Advantages of Continuous Batching

Advantage	Description
Higher Throughput	GPU utilization increases from 30-50% to 90%+
Lower Latency	Short requests don’t wait for long ones to complete
Better Scalability	Dynamically adapts to load changes
Higher Concurrency	Serves more users simultaneously

Performance Comparison

Using LLaMA-7B model as an example:

Metric	Static Batching	Continuous Batching
Throughput (tokens/s)	1000	3000-5000
Average Latency	High, affected by longest request	Low, based on actual generation length
GPU Utilization	30-50%	85-95%
Tail Latency (P99)	Very high	Controllable

Mainstream Framework Support

The following inference frameworks implement Continuous Batching:

Framework	Implementation Name
vLLM	Continuous Batching + PagedAttention
TensorRT-LLM	In-Flight Batching
SGLang	Continuous Batching + RadixAttention
Text Generation Inference	Continuous Batching

Usage Example (vLLM)

from vllm import LLM, SamplingParams

## Initialize model (automatically enables Continuous Batching)
llm = LLM(model="meta-llama/Llama-2-7b-chat-hf")

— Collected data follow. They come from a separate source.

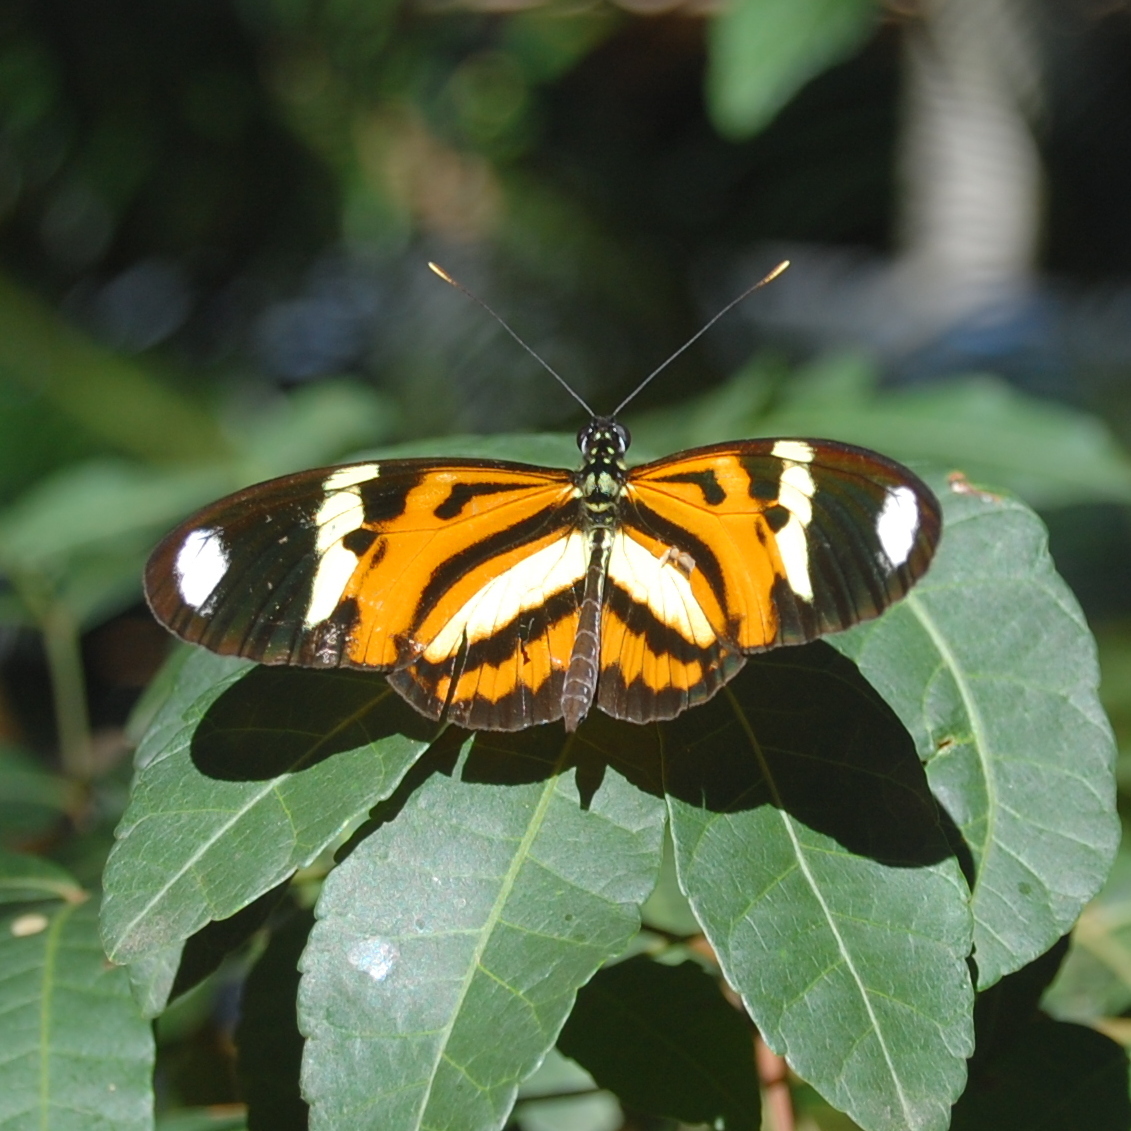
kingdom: Animalia
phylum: Arthropoda
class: Insecta
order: Lepidoptera
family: Nymphalidae
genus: Heliconius
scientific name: Heliconius ethilla
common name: Ethilia longwing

## Batch requests - automatically scheduled, short ones return first
prompts = [
    "What is 1+1?",           # Short request
    "Write a 500-word essay about AI...",  # Long request
    "Hello!",                  # Short request
]

outputs = llm.generate(prompts, SamplingParams(max_tokens=1024))

## Note: Although the code looks like batch processing,
## internally it uses Continuous Batching for optimized scheduling

Challenges and Solutions

Challenge 1: Increased Scheduling Complexity

• Problem: Each step must determine which are complete, which continue
• Solution: Efficient data structures and scheduling algorithms

Challenge 2: Memory Fragmentation

• Problem: Varying sequence lengths cause scattered memory allocation
• Solution: PagedAttention solves fragmentation issues

Challenge 3: Request Starvation

• Problem: Long requests might keep getting “cut in line” by short ones
• Solution: Priority scheduling, fair scheduling policies

Summary

Continuous Batching is one of the core technologies in modern LLM inference services. It breaks the traditional batching limitation of “wait until all are ready,” achieving dynamic scheduling at the request level. Combined with memory optimization techniques like PagedAttention, Continuous Batching increases large model service throughput by several times while reducing user wait times.

If you’re deploying LLM services, choosing an inference framework that supports Continuous Batching (like vLLM, TensorRT-LLM, SGLang) would be a wise choice.